* [Details zur Aufgabe]:
Gib aus dem Text über Marina Abramovic und Maria Callas den Teil unverändert aus, der bei den Worten „Am Anfang ist“ beginnt und nach den Worten „auf der Bühne.“ endet.

-
Wenige leideten öffentlicher für die Kunst, als Maria Callas, inklusive Skandal-Ehe mit Aristoteles Onassis und Bandwurm-Diät. Und häufig starb sie den Bühnentod, als Norma, Tosca, Madame Butterfly. Leiden für die Kunst ist das große Thema der Performancekünstlerin Marina Abramovic, die am Wochenende in "The 7 Deaths of Maria Callas" an der deutschen Oper zu sehen sein wird.
Am Anfang ist da nur ein Lichtpunkt. Marina Abramovic, im Bett liegend – als Maria Callas. Sieben Arien werden an diesem Abend gesungen, sieben Liebestode aus sieben Opern gestorben. Alle waren sie bedeutend im künstlerischen Leben von Maria Callas, der "Primadonna assoluta". Ein Leben lang ist Marina Abramovic von dieser Künstlerin fasziniert.
Marina Abramovic, Performancekünstlerin
"Ich saß bei meiner Großmutter in der Küche, ich war 14. Und aus ihrem alten Radio drang auf einmal diese Stimme. Ich bin aufgesprungen und begann zu weinen. Ich wusste nicht, wer das war. Diese starke Reaktion hat bei mir die Frage aufgeworfen, wer sie ist."
Marina Abramovic hat vieles in Maria Callas wiedergefunden, was auch sie selbst antreibt, sie ausmacht. Die bedingungslose Hingabe an die Kunst, auf der Bühne.

* [Bereitgestellte Daten]:

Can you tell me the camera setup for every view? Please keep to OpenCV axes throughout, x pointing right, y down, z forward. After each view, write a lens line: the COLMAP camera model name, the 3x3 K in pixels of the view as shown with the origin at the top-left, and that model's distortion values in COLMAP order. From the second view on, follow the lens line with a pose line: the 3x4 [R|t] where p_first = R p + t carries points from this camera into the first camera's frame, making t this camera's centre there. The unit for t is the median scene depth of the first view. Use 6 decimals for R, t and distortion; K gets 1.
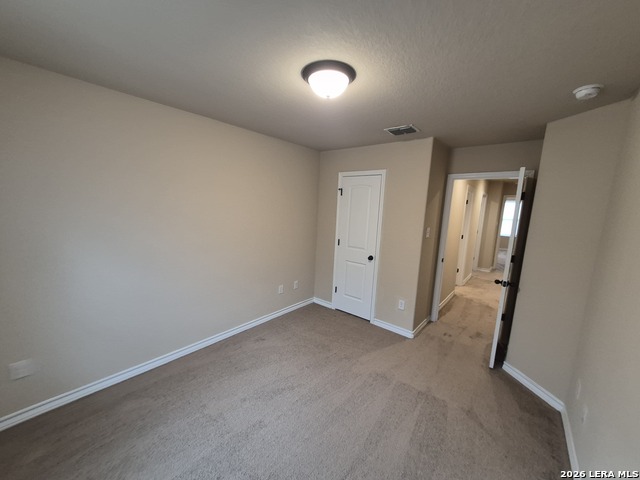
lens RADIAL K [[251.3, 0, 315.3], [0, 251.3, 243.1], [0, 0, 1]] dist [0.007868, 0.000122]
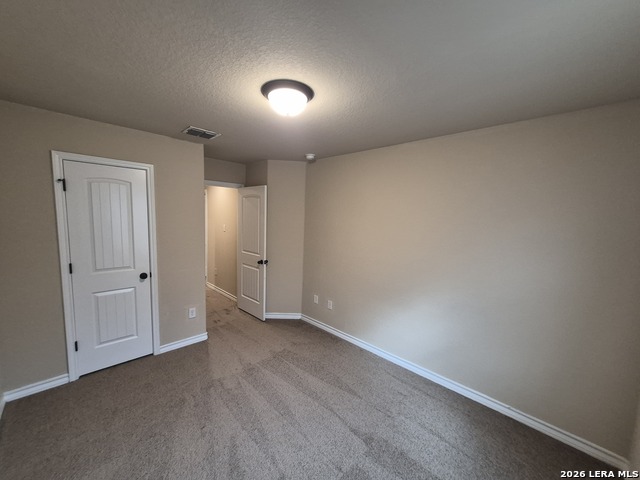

* [Lösung der Aufgabe]:
Am Anfang ist da nur ein Lichtpunkt. Marina Abramovic, im Bett liegend – als Maria Callas. Sieben Arien werden an diesem Abend gesungen, sieben Liebestode aus sieben Opern gestorben. Alle waren sie bedeutend im künstlerischen Leben von Maria Callas, der "Primadonna assoluta". Ein Leben lang ist Marina Abramovic von dieser Künstlerin fasziniert.
Marina Abramovic, Performancekünstlerin
"Ich saß bei meiner Großmutter in der Küche, ich war 14. Und aus ihrem alten Radio drang auf einmal diese Stimme. Ich bin aufgesprungen und begann zu weinen. Ich wusste nicht, wer das war. Diese starke Reaktion hat bei mir die Frage aufgeworfen, wer sie ist."
Marina Abramovic hat vieles in Maria Callas wiedergefunden, was auch sie selbst antreibt, sie ausmacht. Die bedingungslose Hingabe an die Kunst, auf der Bühne.